DATA SHOWN:
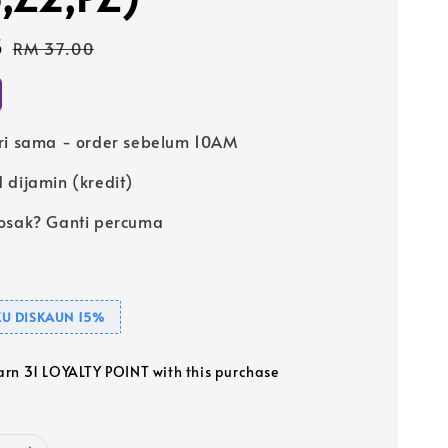
5
Regular
RM 37.00
price
ri sama - order sebelum 10AM
 dijamin (kredit)
osak? Ganti percuma
U DISKAUN 15%
earn 31 LOYALTY POINT with this purchase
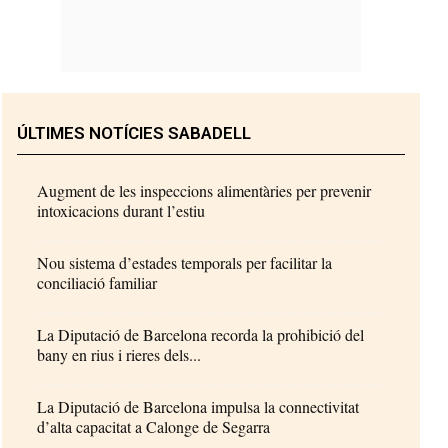
ÚLTIMES NOTÍCIES SABADELL
Augment de les inspeccions alimentàries per prevenir
intoxicacions durant l’estiu
Nou sistema d’estades temporals per facilitar la
conciliació familiar
La Diputació de Barcelona recorda la prohibició del
bany en rius i rieres dels...
La Diputació de Barcelona impulsa la connectivitat
d’alta capacitat a Calonge de Segarra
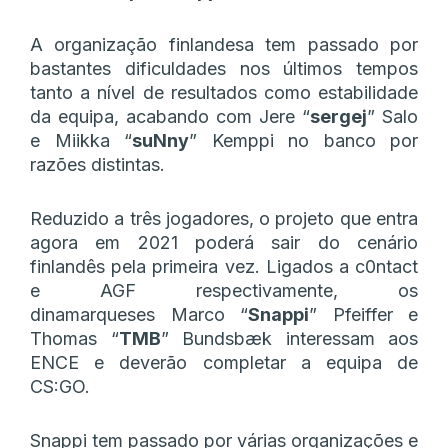
A organização finlandesa tem passado por
bastantes dificuldades nos últimos tempos
tanto a nível de resultados como estabilidade
da equipa, acabando com Jere “
sergej
” Salo
e Miikka “⁠
suNny⁠
” Kemppi no banco por
razões distintas.
Reduzido a três jogadores, o projeto que entra
agora em 2021 poderá sair do cenário
finlandês pela primeira vez. Ligados a c0ntact
e AGF respectivamente, os
dinamarqueses Marco “
Snappi
” Pfeiffer e
Thomas “
TMB
” Bundsbæk interessam aos
ENCE e deverão completar a equipa de
CS:GO.
Snappi tem passado por várias organizações e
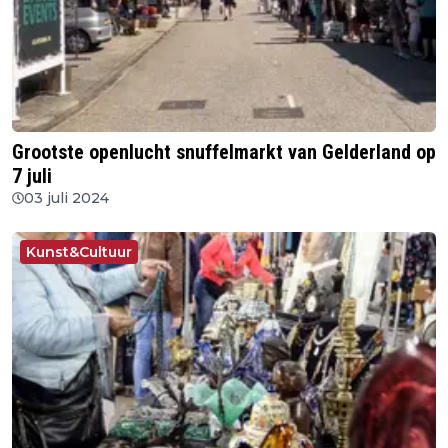
Grootste openlucht snuffelmarkt van Gelderland op
7 juli
03 juli 2024
Kunst&Cultuur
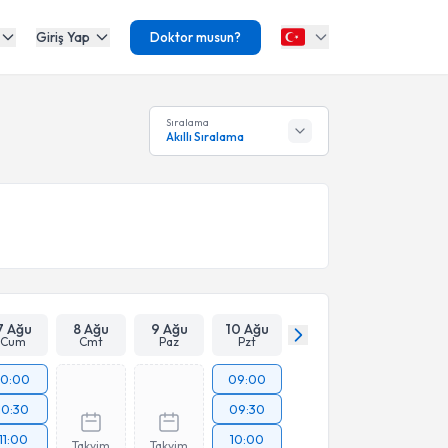
Giriş Yap
Doktor musun?
Sıralama
Akıllı Sıralama
7 Ağu
8 Ağu
9 Ağu
10 Ağu
Cum
Cmt
Paz
Pzt
10:00
09:00
10:30
09:30
11:00
10:00
Takvim
Takvim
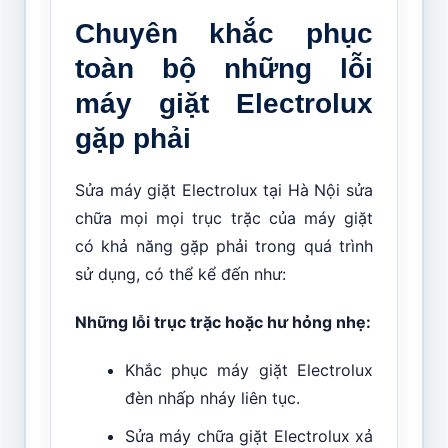
Chuyên khắc phục
toàn bộ những lỗi
máy giặt Electrolux
gặp phải
Sửa máy giặt Electrolux tại Hà Nội sửa
chữa mọi mọi trục trặc của máy giặt
có khả năng gặp phải trong quá trình
sử dụng, có thể kể đến như:
Những lỗi trục trặc hoặc hư hỏng nhẹ:
Khắc phục máy giặt Electrolux
đèn nhấp nháy liên tục.
Sửa máy chữa giặt Electrolux xả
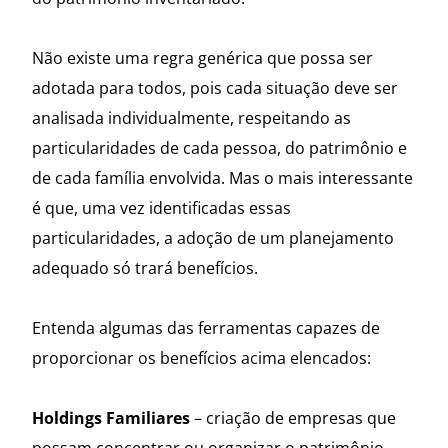
Não existe uma regra genérica que possa ser
adotada para todos, pois cada situação deve ser
analisada individualmente, respeitando as
particularidades de cada pessoa, do patrimônio e
de cada família envolvida. Mas o mais interessante
é que, uma vez identificadas essas
particularidades, a adoção de um planejamento
adequado só trará benefícios.
Entenda algumas das ferramentas capazes de
proporcionar os benefícios acima elencados:
Holdings Familiares
– criação de empresas que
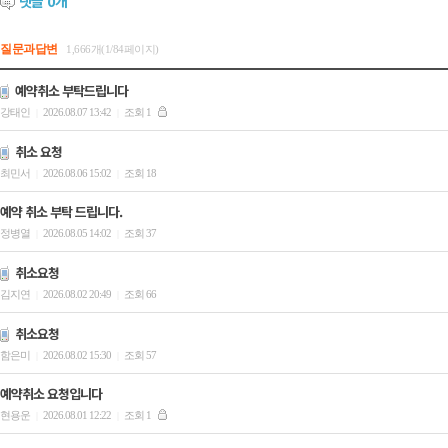
댓글
0
개
질문과답변
1,666개(1/84페이지)
예약취소 부탁드립니다
강태인
2026.08.07 13:42
조회 1
|
|
취소 요청
최민서
2026.08.06 15:02
조회 18
|
|
예약 취소 부탁 드립니다.
정병열
2026.08.05 14:02
조회 37
|
|
취소요청
김지연
2026.08.02 20:49
조회 66
|
|
취소요청
함은미
2026.08.02 15:30
조회 57
|
|
예약취소 요청입니다
현용운
2026.08.01 12:22
조회 1
|
|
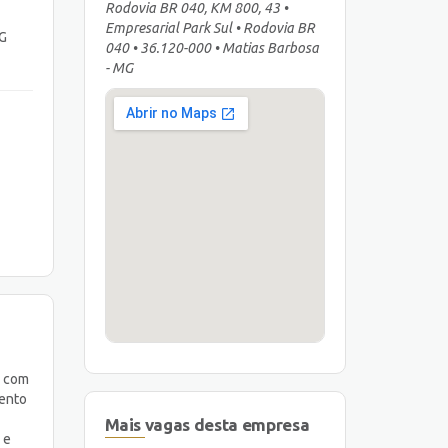
Rodovia BR 040, KM 800, 43 •
Empresarial Park Sul • Rodovia BR
MG
040 • 36.120-000 • Matias Barbosa
- MG
o com
mento
Mais vagas desta empresa
 e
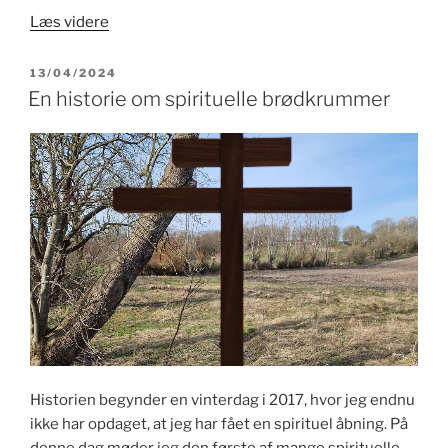
“Det
Læs videre
er
en
UDGIVET
13/04/2024
DEN
lottokupon,
En historie om spirituelle brødkrummer
Søren”
Historien begynder en vinterdag i 2017, hvor jeg endnu
ikke har opdaget, at jeg har fået en spirituel åbning. På
denne dag møder jeg den første af mange spirituelle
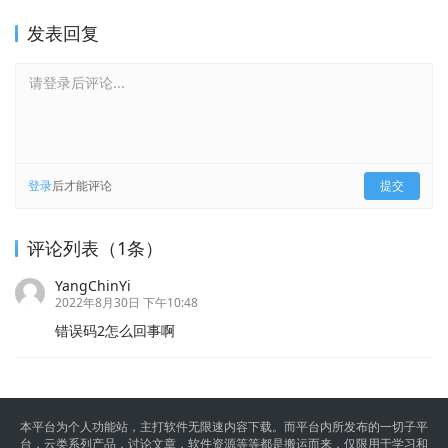
发表回复
请登录后评论...
登录
后才能评论
提交
评论列表（1条）
YangChinYi
2022年8月30日 下午10:48
错误码2怎么回事啊
本平台为个人功能站，主打软件无限速内容下载。而平台内所发布的一切子平
台，云类系列产品，讨论文章，软件资源等等都是搬运而来，仅限用于学习和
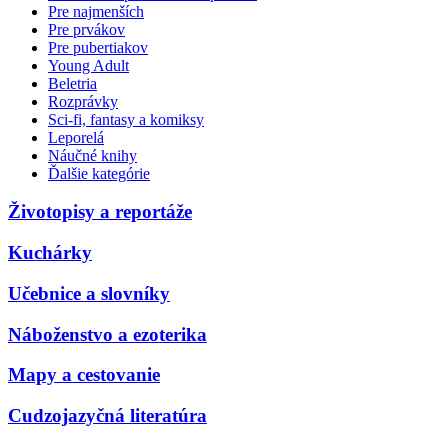
Pre najmenších
Pre prvákov
Pre pubertiakov
Young Adult
Beletria
Rozprávky
Sci-fi, fantasy a komiksy
Leporelá
Náučné knihy
Ďalšie kategórie
Životopisy a reportáže
Kuchárky
Učebnice a slovníky
Náboženstvo a ezoterika
Mapy a cestovanie
Cudzojazyčná literatúra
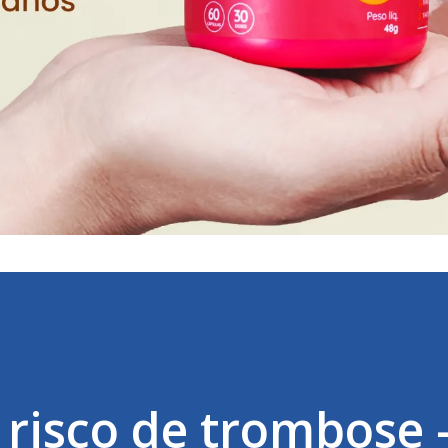
 risco de trombose 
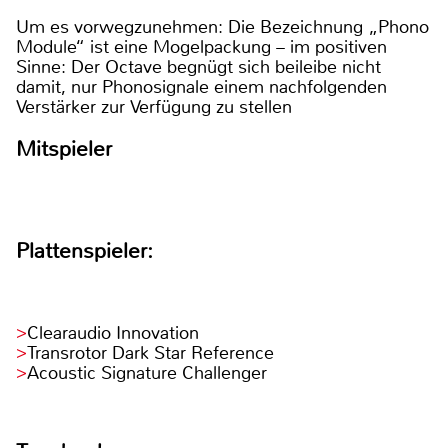
Um es vorwegzunehmen: Die Bezeichnung „Phono
Module“ ist eine Mogelpackung – im positiven
Sinne: Der Octave begnügt sich beileibe nicht
damit, nur Phonosignale einem nachfolgenden
Verstärker zur Verfügung zu stellen
Mitspieler
Plattenspieler:
Clearaudio Innovation
Transrotor Dark Star Reference
Acoustic Signature Challenger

TASK STATEMENT:
Show the lines of the records that contain the word "Diputació".

RESPONSE:
La Diputació de Barcelona recorda la prohibició del
La Diputació de Barcelona impulsa la connectivitat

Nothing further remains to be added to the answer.